### PROVIDED DATA
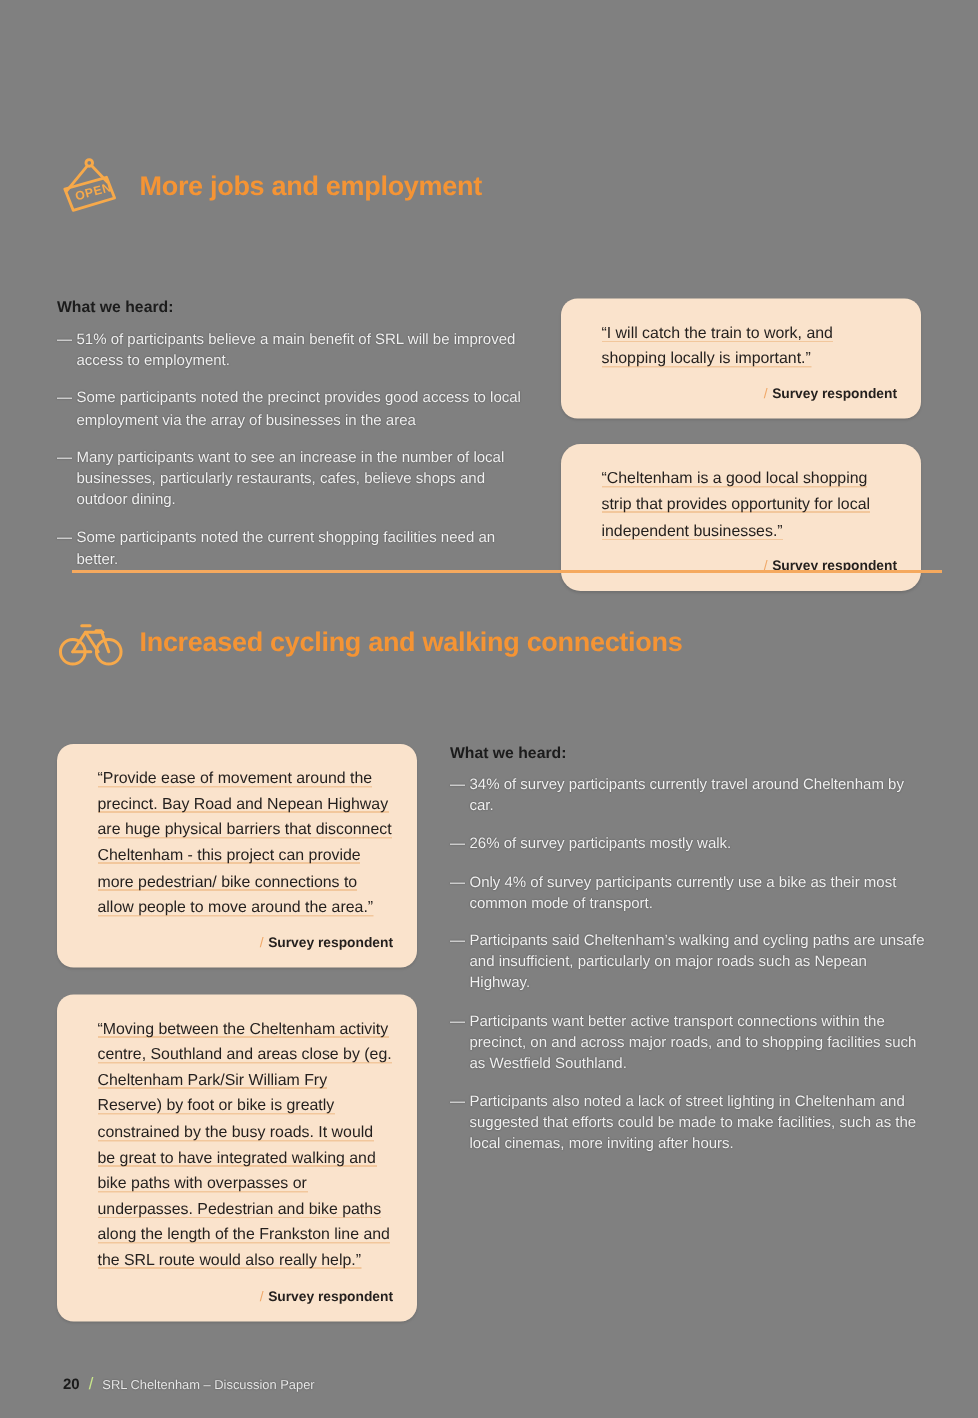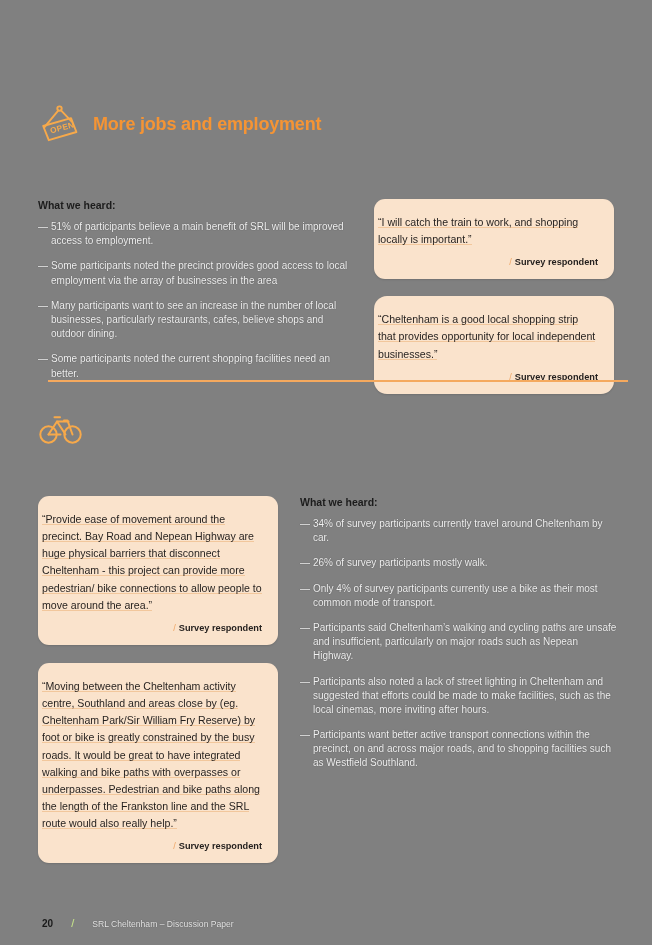"“I will catch the train" .quote-card { padding: 15px 16px 12px 4px -> 15px 16px 12px 27px }
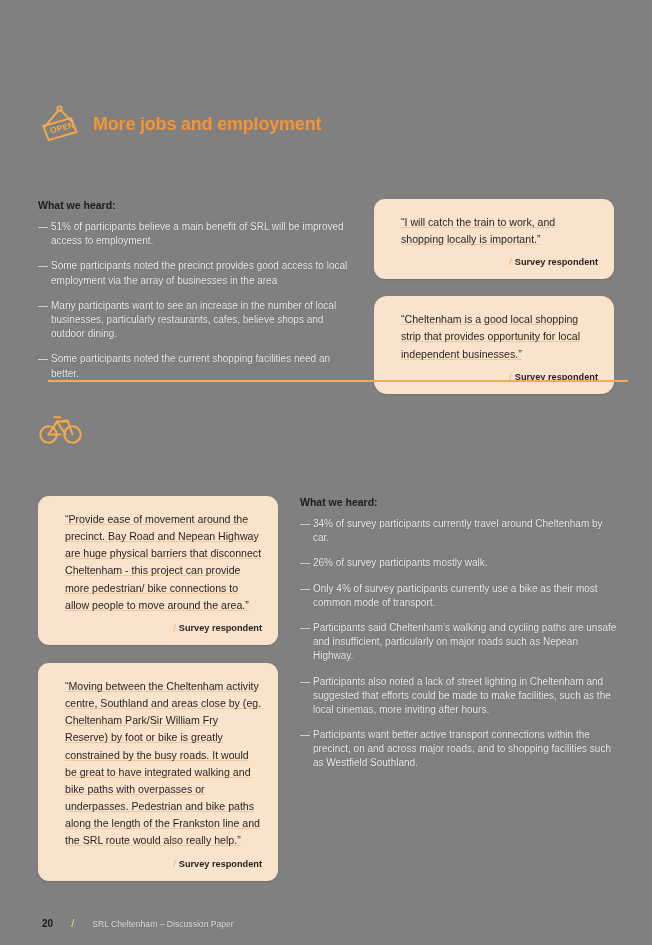"Increased cycling and walking" h2.section-title { html: none -> <h2>Increased cycling and walking connections</h2> }
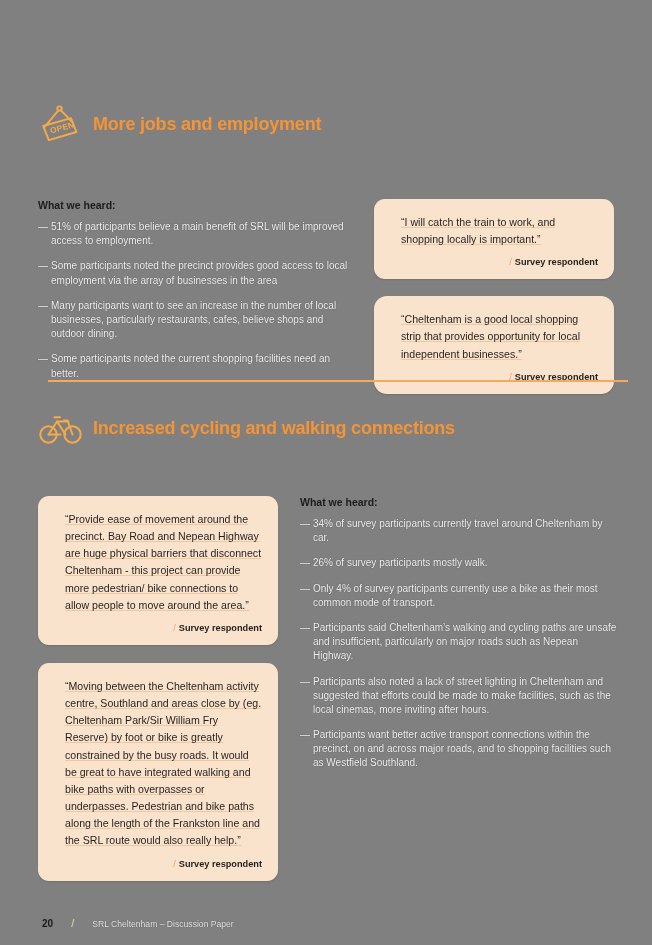"Participants also noted a lack" li { order: before "Participants want better active" -> after "Participants want better active" }
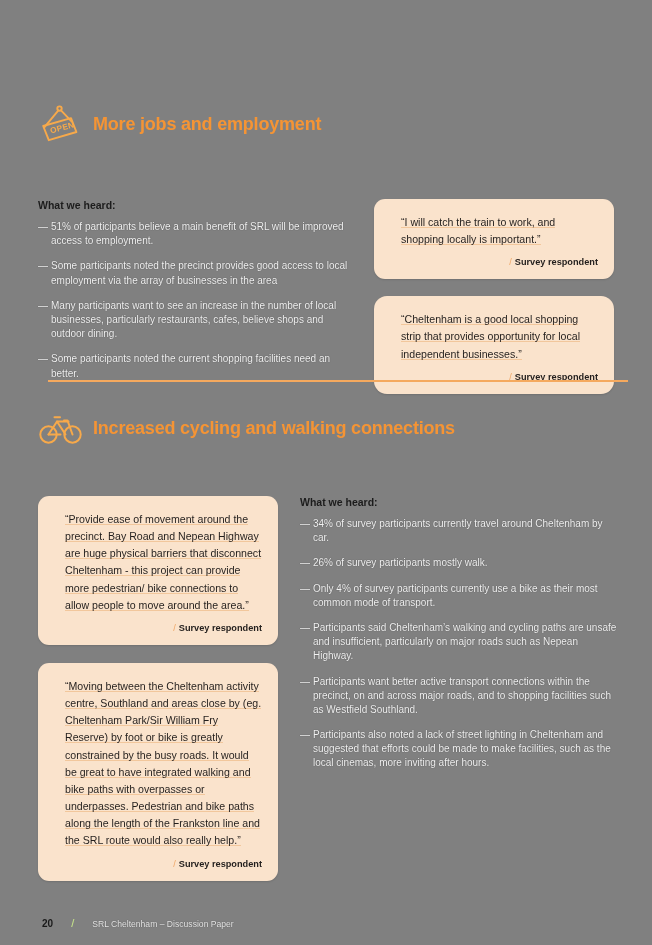"20" .footer { gap: 18px -> 6px }
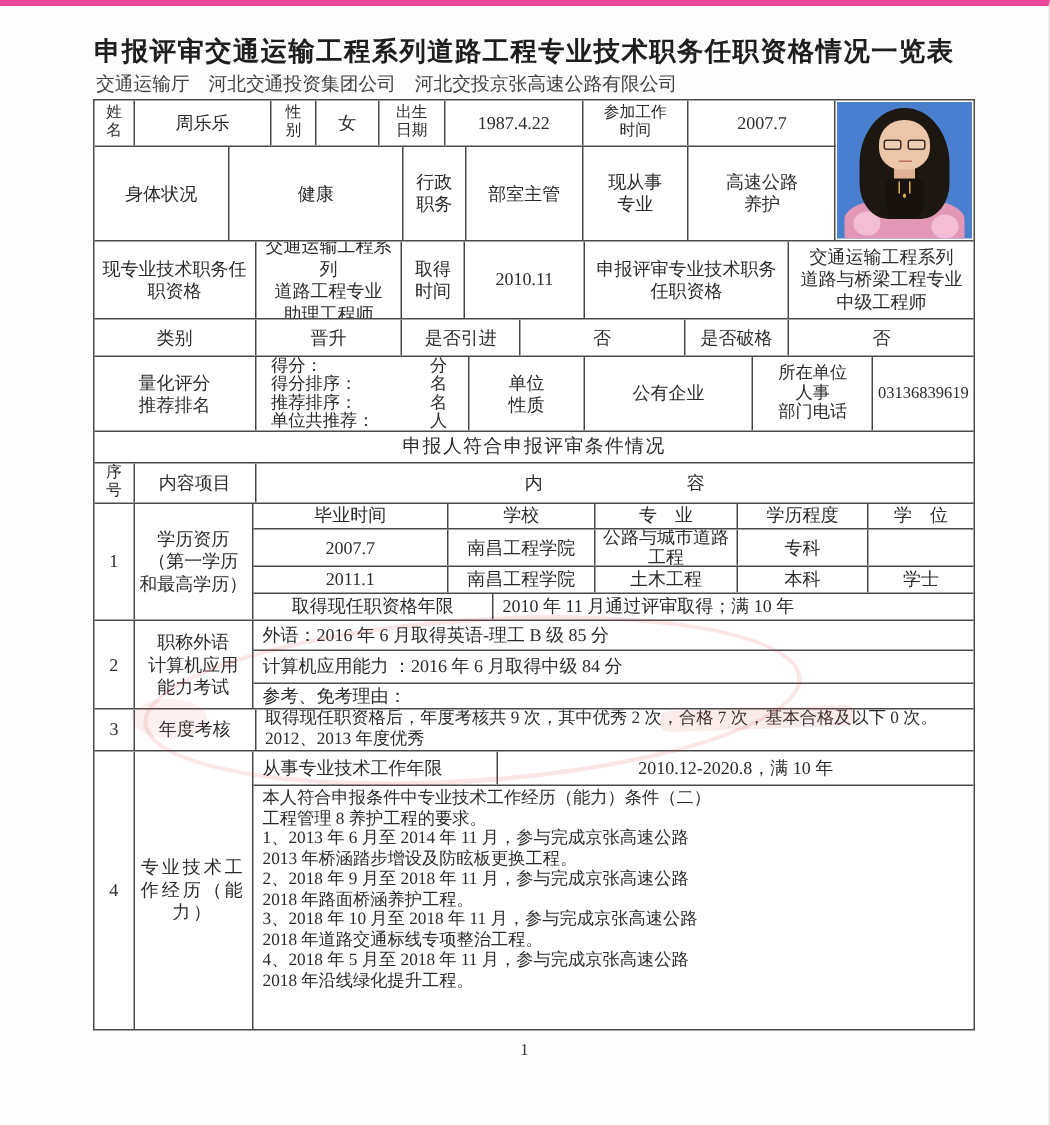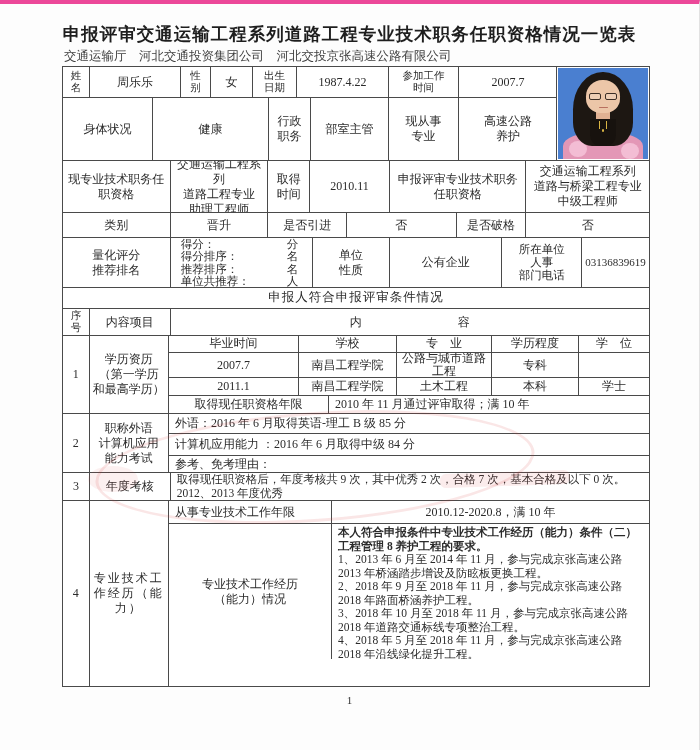"本人符合申报条件中专业技术工作经历（能力）条件（二）工程管理 8" .exp-bold { font-weight: bold -> normal }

### TASK GOAL
Output the data above in full and exactly, with every image left out.

### RESULT
"“I will catch the train" .quote-card { padding: 15px 16px 12px 4px -> 15px 16px 12px 27px }
"Increased cycling and walking" h2.section-title { html: none -> <h2>Increased cycling and walking connections</h2> }
"Participants also noted a lack" li { order: before "Participants want better active" -> after "Participants want better active" }
"20" .footer { gap: 18px -> 6px }
"本人符合申报条件中专业技术工作经历（能力）条件（二）工程管理 8" .exp-bold { font-weight: bold -> normal }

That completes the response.